Goodbye, Glen Murray — Ontario farmers will never forget you

by

Opinion

I thought goodbyes were supposed to be hard, and that they usually bring tears, hugs, and long waves of sorrow.

Not always.

Glen Murray’s resignation as Ontario’s Minister of Environment and Climate Change has left many farmers across the province smiling, even though the wake of his non-science-based decision-making will be felt long after he is gone.

Murray the environment minister will be remembered by the agriculture community in Ontario for taking away a useful tool for raising crops — neonic seed treatments — based on a non-scientific reaction and a plan pushed by activists. In a process that lacked any genuine industry consultation, the reduction in the use of neonics was going to happen no matter what science said. Farmers were plainly steamrolled on the neonic ban due to Glen Murray’s idealogical-based decision making.

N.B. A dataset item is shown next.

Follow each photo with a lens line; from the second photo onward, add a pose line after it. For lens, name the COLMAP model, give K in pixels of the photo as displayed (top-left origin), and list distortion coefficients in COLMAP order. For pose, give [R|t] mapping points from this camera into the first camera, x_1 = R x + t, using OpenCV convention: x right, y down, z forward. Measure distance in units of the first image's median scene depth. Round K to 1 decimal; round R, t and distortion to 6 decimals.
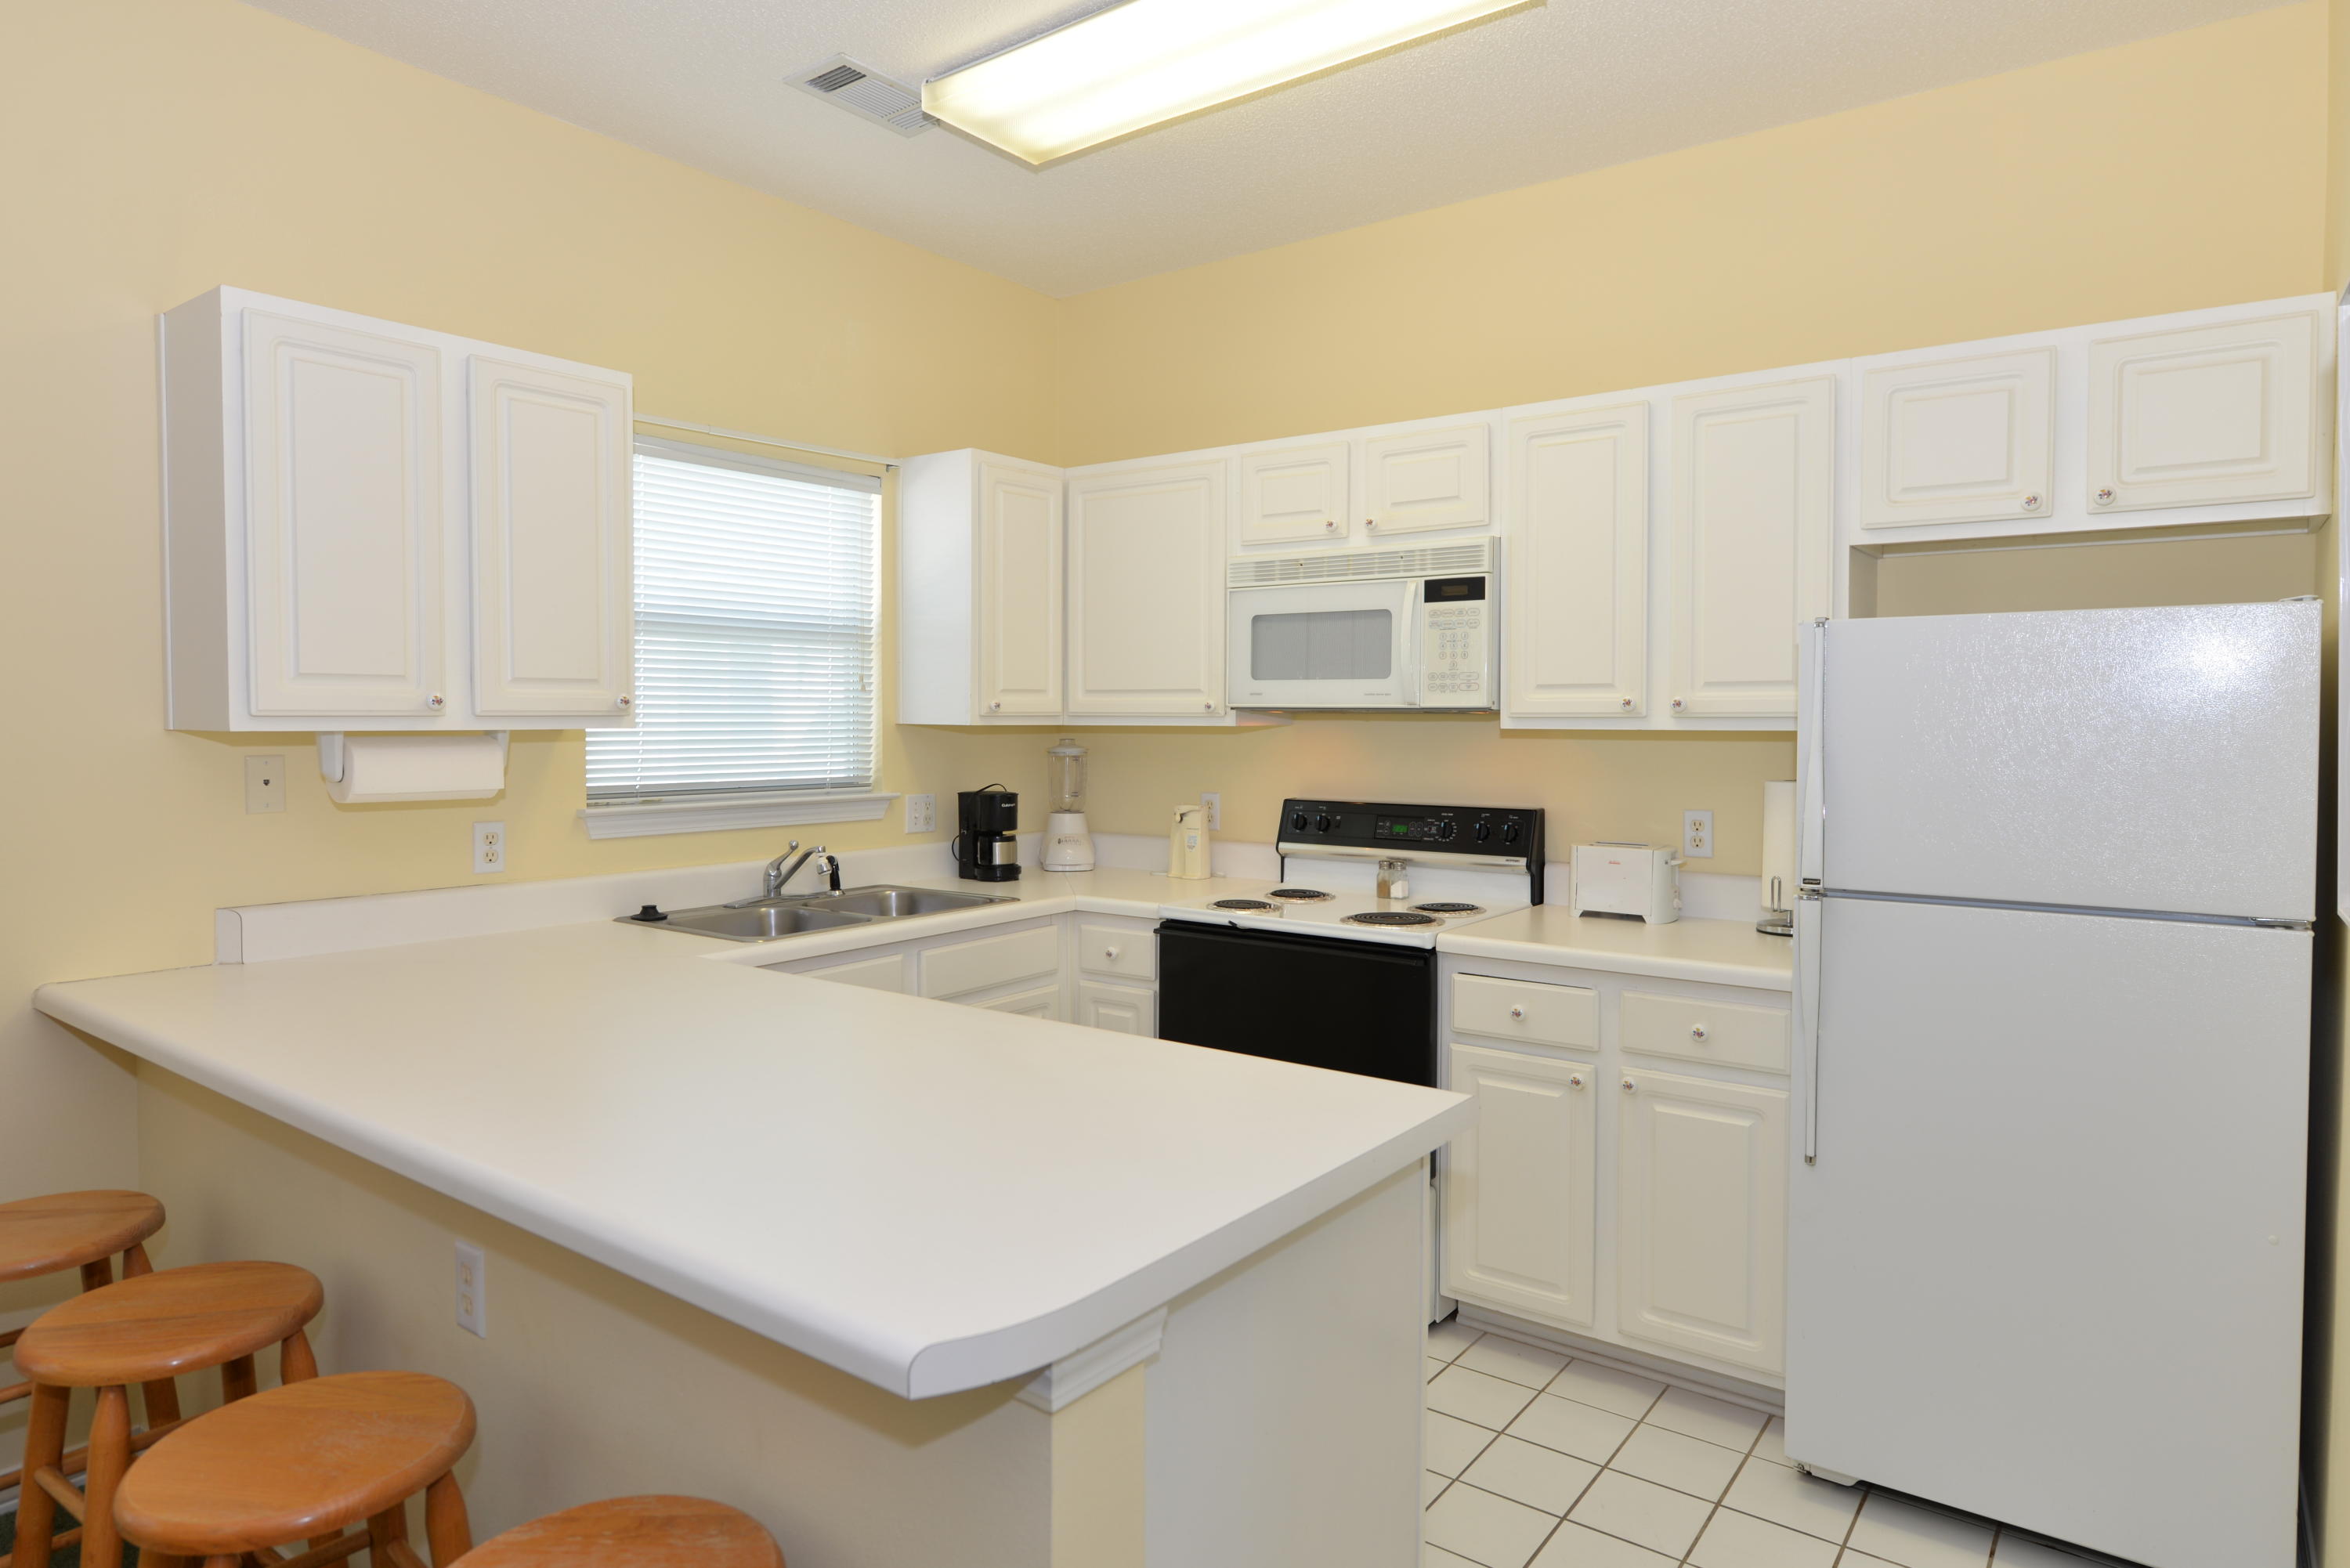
lens RADIAL K [[1390.9, 0, 1175.0], [0, 1390.9, 784.0], [0, 0, 1]] dist [-0.003484, 0.000019]
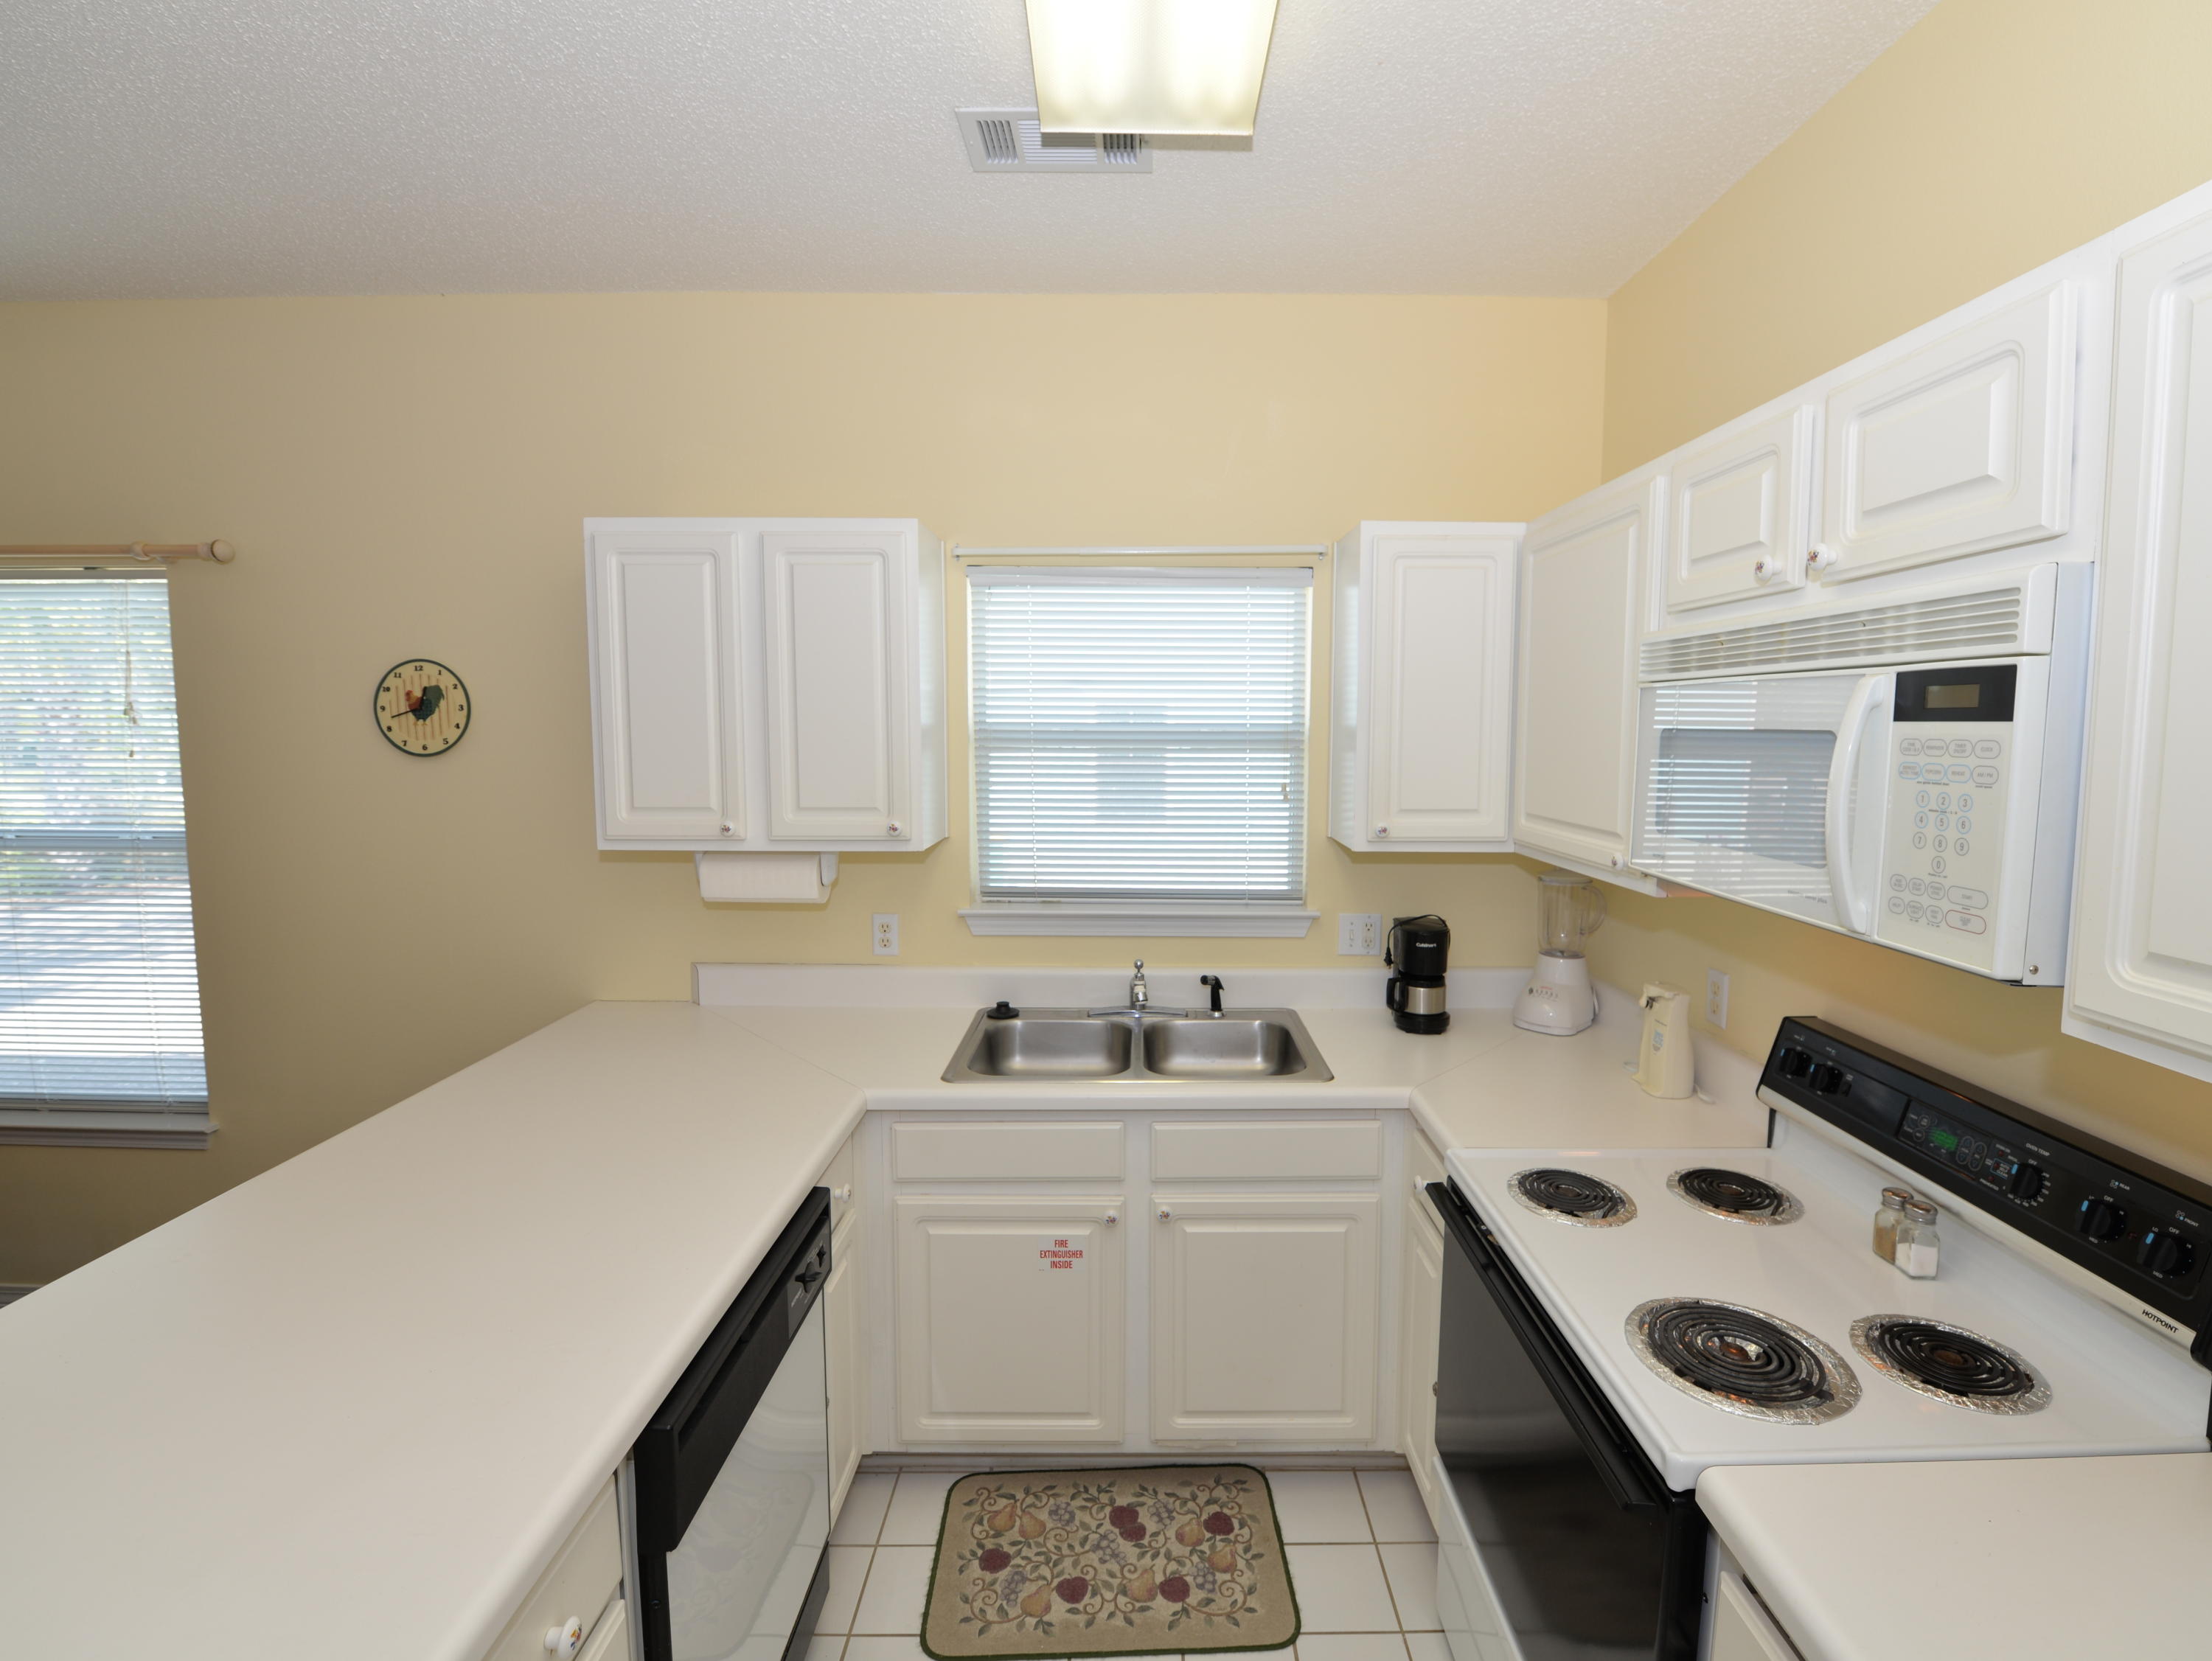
lens RADIAL K [[1006.6, 0, 1115.1], [0, 1006.6, 818.8], [0, 0, 1]] dist [0.000815, -0.000046]
pose [[0.602571, 0.072271, -0.794786, 0.287273], [-0.039729, 0.997373, 0.060572, -0.106190], [0.797076, -0.004923, 0.603859, 0.580877]]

As our own Bern Tobin noted, Murray “made few friends in the Ontario farm sector with his push to restrict use of neonicotinoid seed treatments, dismiss sound science, and impose the will of his urban-dominated government on the province’s farmers.”

 READ: Did Farmers Just Save the Bees before Glen Murray Could?

There was a point last fall where Murray apologized to farmers at the Ontario Federation of Agriculture meeting. In a surprising 20-minute address, a contrite Murray apologized to the convention for his poor relationship with the province’s farm community and committed to mending his ways.

“I apologize to you for anything that I said that might have hurt or been offensive,” Murray told the meeting, claiming that many of the things attributed to him he did not actually say. “I will double down in my efforts to work with you and to sort through the problem. I hope this will be the beginning of the conversation, not the end.”

Many did not take his fence-mending speech seriously as he showed little willingness to ever have a conversation. For example, he regularly blocked farmers and other agriculture industry people on his Twitter account. I include myself in the blocked camp.

The bitterest pill for many was that Murray and the Ministry of Environment, not the Ministry of Agriculture, dictated how farmers grow crops in Ontario. Ideologically sympatico with Premier Kathleen Wynne, Murray’s views on the environment, climate change, and what was best for bee health were very influential on provincial policy.

Farmers in Ontario are saying goodbye or good riddance as Glen Murray moves on (to the Calgary-based Pembina Institute), but they surely they will never forget him and the impact he had.